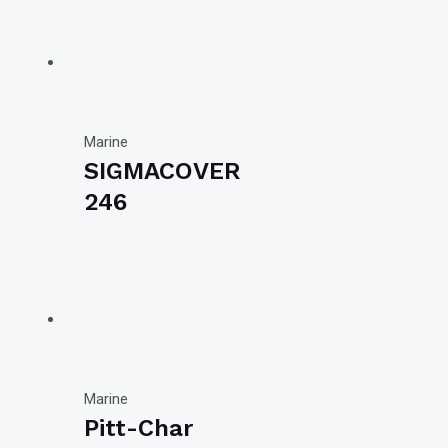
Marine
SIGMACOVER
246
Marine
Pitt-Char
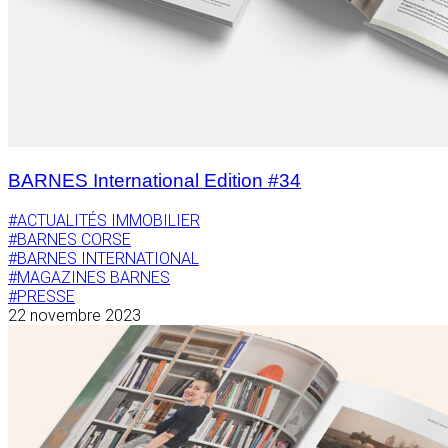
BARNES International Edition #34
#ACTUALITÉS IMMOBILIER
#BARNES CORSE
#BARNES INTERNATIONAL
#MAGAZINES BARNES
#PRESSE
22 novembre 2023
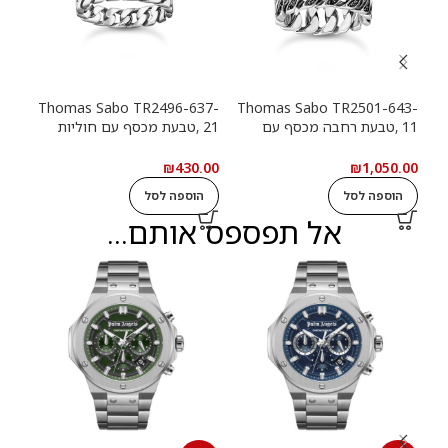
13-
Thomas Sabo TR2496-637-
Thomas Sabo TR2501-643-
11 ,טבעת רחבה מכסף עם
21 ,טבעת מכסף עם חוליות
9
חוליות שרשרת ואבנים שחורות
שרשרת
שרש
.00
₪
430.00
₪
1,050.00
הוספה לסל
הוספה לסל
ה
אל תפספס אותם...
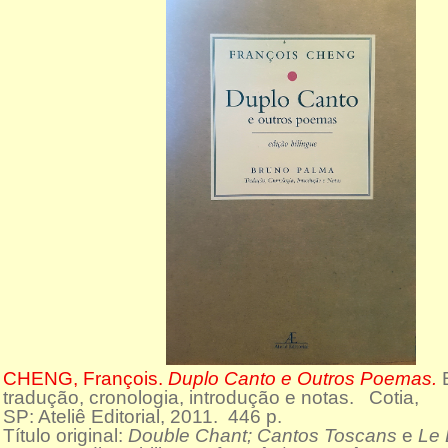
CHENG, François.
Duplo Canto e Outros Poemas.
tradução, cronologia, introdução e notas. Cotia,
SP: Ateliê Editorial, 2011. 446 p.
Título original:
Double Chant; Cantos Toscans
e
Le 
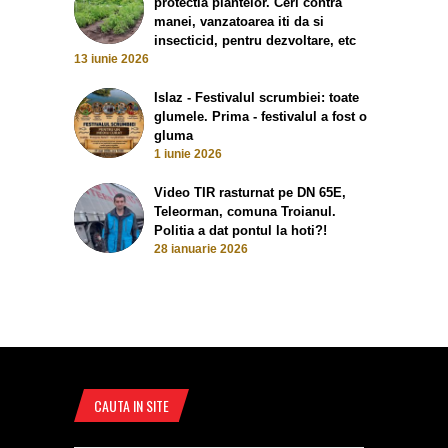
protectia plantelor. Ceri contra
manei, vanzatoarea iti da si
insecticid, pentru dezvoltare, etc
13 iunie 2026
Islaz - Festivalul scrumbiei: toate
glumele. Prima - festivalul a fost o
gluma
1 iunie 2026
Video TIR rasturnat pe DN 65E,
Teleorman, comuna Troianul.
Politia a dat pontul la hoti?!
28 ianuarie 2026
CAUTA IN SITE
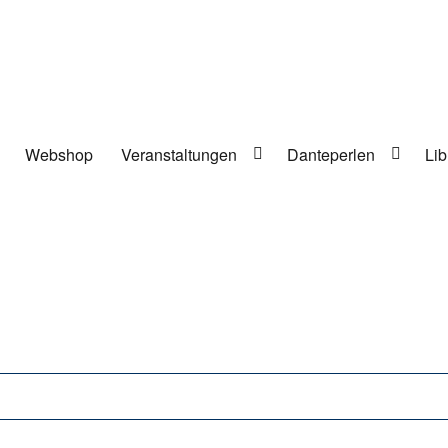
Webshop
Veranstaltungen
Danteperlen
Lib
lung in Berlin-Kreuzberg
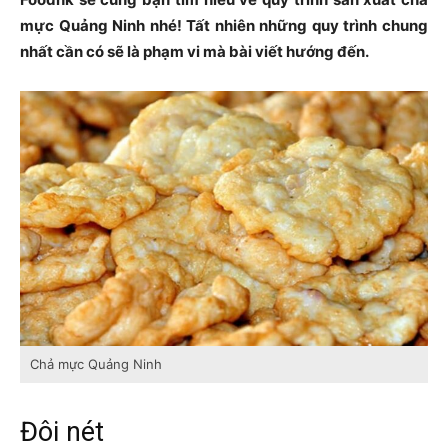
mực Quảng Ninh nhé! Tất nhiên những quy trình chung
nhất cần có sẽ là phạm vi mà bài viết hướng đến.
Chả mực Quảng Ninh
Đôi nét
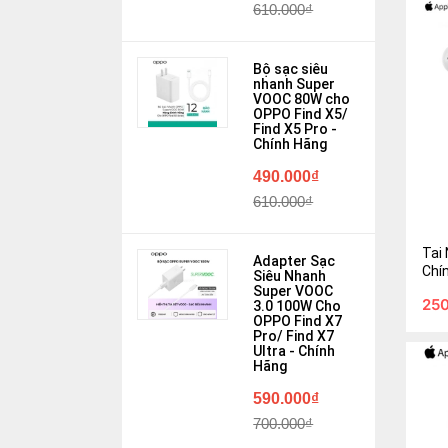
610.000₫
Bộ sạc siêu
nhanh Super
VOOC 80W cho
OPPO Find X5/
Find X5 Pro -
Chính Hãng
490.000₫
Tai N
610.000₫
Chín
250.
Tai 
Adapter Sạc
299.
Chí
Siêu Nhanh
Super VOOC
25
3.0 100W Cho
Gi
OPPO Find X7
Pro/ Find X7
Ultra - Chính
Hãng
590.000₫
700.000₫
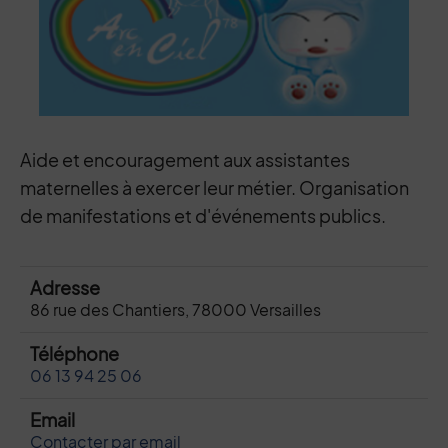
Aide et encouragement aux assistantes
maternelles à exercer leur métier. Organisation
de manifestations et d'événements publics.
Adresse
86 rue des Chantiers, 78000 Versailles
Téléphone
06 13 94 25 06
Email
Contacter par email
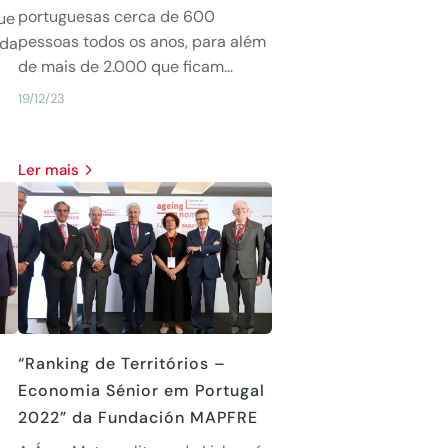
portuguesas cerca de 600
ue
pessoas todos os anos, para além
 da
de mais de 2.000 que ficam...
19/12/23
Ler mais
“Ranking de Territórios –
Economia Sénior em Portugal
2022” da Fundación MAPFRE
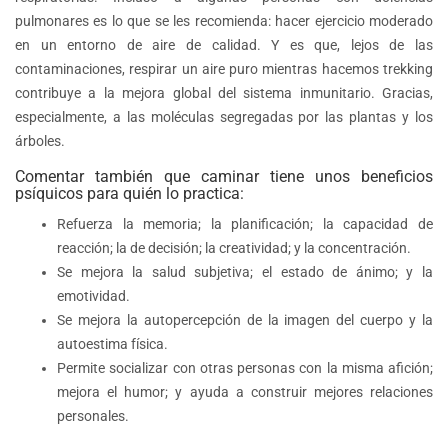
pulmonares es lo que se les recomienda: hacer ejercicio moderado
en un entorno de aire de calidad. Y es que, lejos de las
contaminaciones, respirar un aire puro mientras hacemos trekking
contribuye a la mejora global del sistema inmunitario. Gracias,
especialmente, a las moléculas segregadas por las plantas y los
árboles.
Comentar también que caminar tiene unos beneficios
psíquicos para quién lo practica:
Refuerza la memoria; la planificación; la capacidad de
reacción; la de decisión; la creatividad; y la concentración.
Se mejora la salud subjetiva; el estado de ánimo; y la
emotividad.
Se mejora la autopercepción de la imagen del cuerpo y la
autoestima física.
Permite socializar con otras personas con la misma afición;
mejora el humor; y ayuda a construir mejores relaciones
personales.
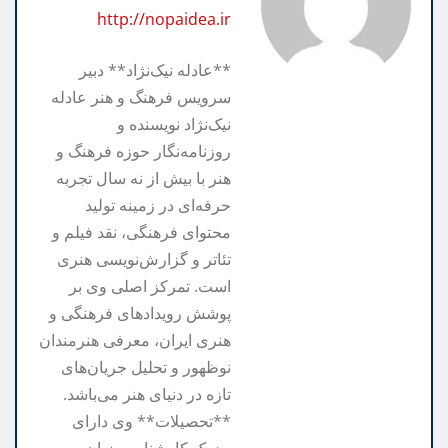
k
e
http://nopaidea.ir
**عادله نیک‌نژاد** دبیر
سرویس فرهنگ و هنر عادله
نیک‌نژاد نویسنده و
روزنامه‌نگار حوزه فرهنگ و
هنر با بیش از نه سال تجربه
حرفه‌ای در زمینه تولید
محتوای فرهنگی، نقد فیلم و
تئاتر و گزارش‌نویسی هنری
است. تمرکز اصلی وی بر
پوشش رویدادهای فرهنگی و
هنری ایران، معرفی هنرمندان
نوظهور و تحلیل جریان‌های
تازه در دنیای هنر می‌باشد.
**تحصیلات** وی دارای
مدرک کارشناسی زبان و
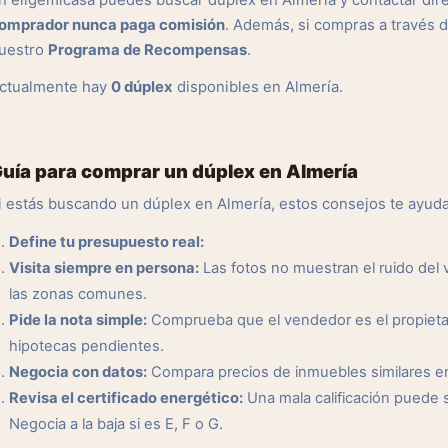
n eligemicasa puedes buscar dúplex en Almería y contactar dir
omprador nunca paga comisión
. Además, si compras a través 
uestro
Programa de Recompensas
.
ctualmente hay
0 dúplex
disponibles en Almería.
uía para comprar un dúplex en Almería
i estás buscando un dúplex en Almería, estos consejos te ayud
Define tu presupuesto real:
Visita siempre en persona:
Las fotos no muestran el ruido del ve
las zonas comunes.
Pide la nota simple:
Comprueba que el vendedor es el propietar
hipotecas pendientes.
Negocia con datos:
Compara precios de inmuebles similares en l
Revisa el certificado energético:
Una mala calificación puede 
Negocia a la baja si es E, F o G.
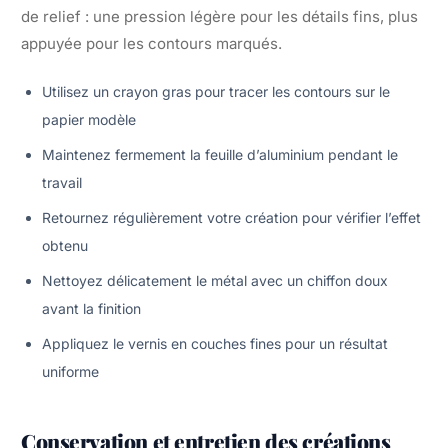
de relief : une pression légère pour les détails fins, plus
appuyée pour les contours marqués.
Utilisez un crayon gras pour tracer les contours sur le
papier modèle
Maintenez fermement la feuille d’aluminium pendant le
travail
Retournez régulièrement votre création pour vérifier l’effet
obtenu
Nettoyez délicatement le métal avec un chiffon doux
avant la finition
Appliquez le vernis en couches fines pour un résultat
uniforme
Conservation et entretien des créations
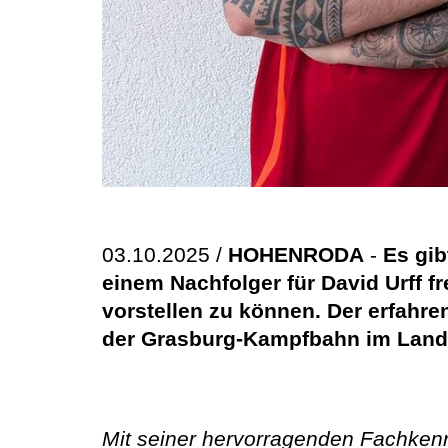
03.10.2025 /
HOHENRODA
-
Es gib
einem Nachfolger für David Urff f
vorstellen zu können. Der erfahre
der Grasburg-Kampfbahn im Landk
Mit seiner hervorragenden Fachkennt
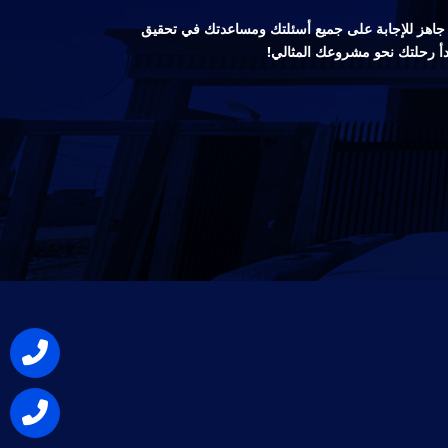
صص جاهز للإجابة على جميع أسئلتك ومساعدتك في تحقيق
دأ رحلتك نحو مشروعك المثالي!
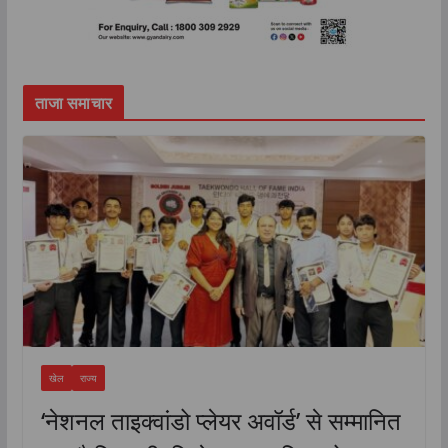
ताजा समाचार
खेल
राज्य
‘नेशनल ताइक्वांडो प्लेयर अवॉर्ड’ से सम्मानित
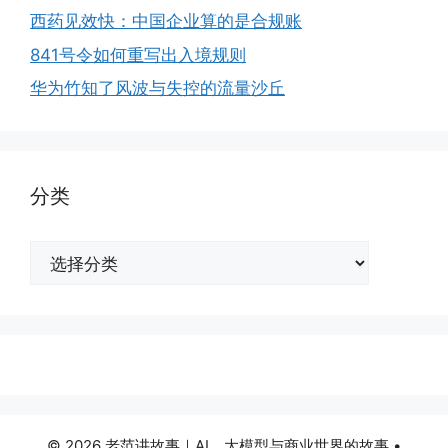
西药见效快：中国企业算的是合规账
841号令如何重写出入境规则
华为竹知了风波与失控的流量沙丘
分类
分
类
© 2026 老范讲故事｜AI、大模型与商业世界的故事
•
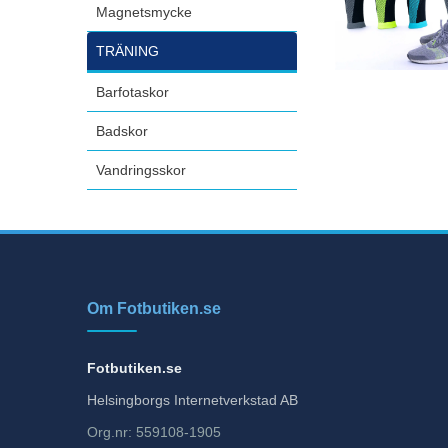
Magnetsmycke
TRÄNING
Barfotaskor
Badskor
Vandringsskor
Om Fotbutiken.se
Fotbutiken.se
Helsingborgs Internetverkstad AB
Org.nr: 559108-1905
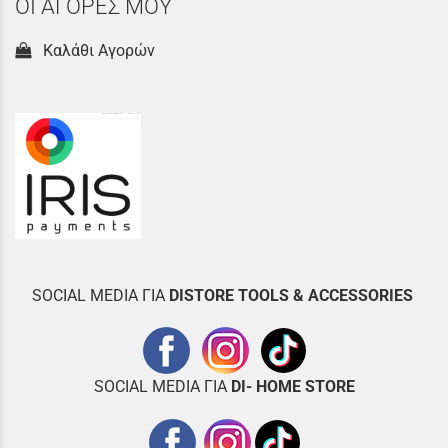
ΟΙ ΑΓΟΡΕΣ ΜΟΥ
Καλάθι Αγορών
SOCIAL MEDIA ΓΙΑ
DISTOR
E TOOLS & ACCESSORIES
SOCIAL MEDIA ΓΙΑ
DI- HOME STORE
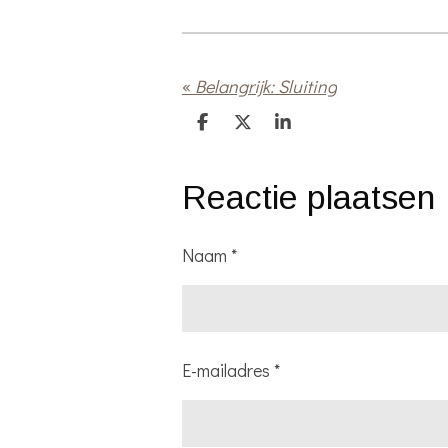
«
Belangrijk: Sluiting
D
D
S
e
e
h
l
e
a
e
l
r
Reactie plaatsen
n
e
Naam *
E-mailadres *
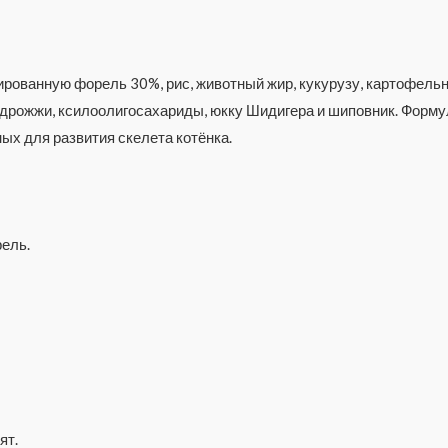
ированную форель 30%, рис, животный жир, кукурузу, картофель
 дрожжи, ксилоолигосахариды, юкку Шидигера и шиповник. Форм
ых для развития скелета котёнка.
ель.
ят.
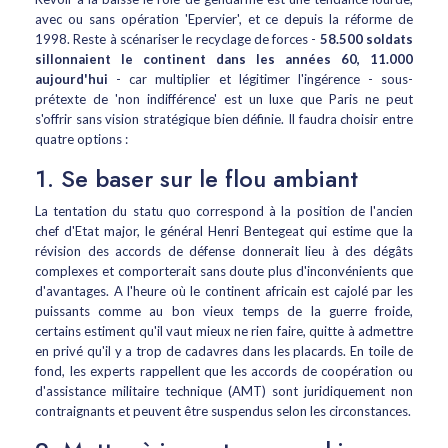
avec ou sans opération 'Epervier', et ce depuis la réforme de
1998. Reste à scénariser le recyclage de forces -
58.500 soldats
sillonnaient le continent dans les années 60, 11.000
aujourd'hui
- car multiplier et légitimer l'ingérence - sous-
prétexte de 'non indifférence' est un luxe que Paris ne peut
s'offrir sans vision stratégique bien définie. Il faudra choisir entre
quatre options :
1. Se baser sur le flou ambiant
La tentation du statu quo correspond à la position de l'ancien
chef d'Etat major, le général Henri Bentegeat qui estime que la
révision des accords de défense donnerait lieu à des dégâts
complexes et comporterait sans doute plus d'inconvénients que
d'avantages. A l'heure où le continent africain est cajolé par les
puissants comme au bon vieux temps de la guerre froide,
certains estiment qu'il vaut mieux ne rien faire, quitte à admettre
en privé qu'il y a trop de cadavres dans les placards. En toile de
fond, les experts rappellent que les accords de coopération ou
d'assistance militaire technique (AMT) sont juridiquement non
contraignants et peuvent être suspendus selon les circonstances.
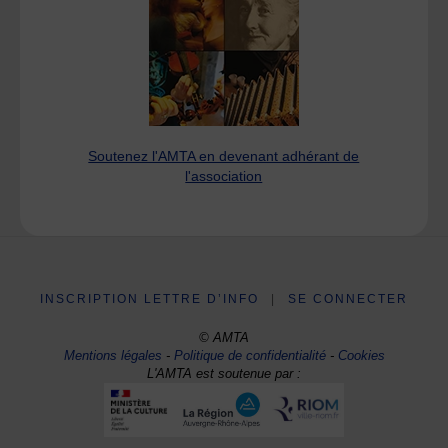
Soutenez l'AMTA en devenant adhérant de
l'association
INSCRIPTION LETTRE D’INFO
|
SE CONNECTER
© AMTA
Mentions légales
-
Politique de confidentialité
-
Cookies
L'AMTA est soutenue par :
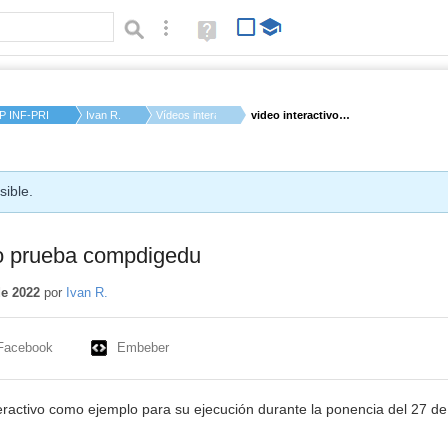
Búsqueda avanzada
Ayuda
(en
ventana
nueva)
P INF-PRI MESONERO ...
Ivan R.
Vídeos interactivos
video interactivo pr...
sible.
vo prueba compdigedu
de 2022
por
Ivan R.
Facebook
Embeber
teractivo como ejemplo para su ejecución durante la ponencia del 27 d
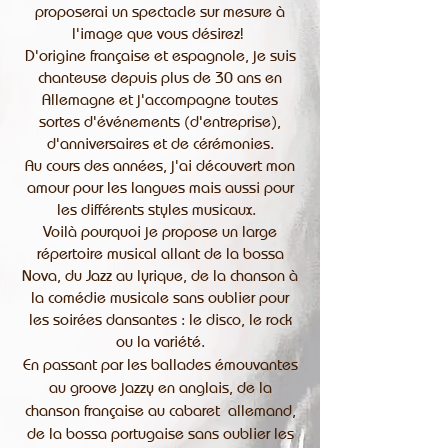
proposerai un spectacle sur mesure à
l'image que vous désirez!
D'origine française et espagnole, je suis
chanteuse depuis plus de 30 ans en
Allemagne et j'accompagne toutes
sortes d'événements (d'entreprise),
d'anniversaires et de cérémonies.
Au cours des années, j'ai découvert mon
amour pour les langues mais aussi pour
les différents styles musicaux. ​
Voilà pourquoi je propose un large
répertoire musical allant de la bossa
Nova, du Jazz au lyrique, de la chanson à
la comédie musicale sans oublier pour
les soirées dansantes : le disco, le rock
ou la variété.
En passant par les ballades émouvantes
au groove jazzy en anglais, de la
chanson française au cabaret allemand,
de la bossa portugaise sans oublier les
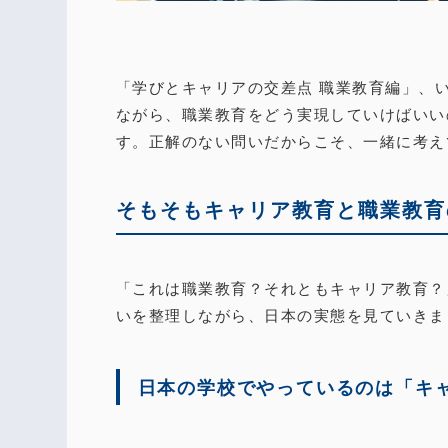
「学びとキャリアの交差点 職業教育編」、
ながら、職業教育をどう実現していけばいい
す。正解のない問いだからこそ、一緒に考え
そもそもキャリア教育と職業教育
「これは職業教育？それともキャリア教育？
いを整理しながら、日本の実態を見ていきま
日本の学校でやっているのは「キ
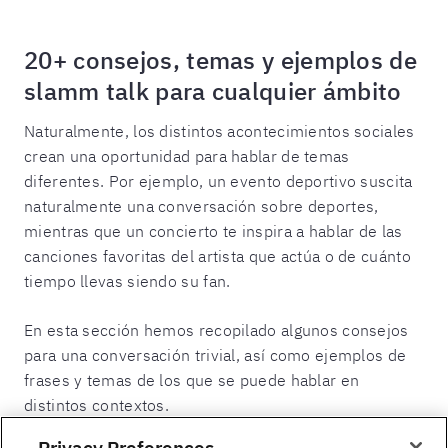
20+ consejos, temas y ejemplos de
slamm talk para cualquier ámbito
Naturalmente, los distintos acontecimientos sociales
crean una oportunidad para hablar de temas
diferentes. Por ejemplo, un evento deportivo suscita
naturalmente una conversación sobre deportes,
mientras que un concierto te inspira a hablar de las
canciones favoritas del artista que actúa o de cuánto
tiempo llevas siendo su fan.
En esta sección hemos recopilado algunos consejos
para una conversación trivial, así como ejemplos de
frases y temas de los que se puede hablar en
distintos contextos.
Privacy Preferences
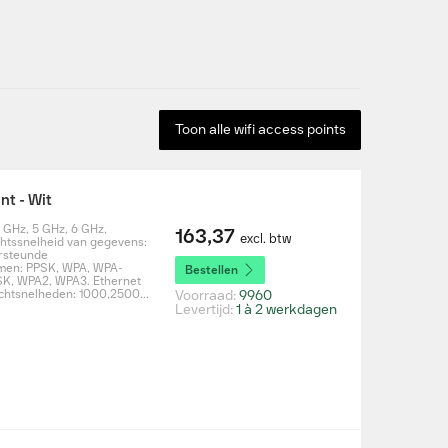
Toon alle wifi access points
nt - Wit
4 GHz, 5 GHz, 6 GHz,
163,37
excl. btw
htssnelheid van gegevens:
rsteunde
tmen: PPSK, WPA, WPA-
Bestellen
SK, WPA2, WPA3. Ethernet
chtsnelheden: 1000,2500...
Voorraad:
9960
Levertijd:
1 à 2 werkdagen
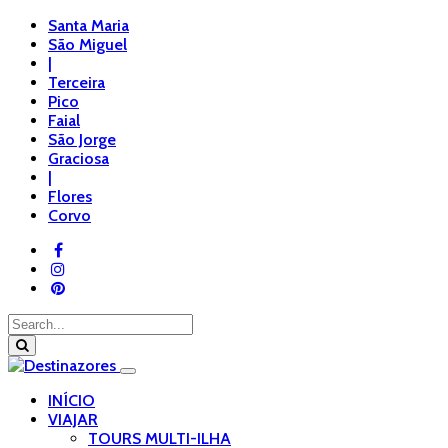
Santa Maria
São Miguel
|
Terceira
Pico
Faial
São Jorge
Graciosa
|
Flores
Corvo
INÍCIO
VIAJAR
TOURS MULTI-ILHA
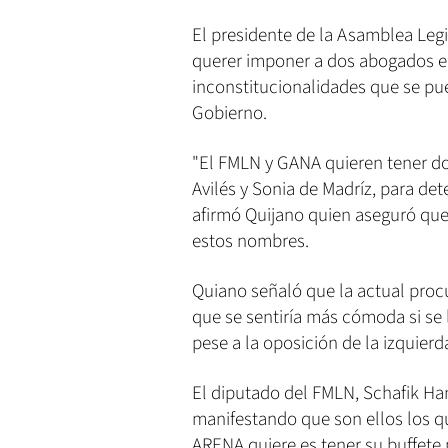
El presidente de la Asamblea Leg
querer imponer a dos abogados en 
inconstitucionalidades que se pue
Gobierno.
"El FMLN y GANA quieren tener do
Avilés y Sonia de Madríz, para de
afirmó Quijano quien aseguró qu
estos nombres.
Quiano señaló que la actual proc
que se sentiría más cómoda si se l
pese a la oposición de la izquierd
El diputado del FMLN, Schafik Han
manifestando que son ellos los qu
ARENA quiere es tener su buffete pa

===============

- [AIM OF THE TASK] How many lines of the listing hold the string "חוליות"? Give the number alone.

- [COMPLETED TASK] 2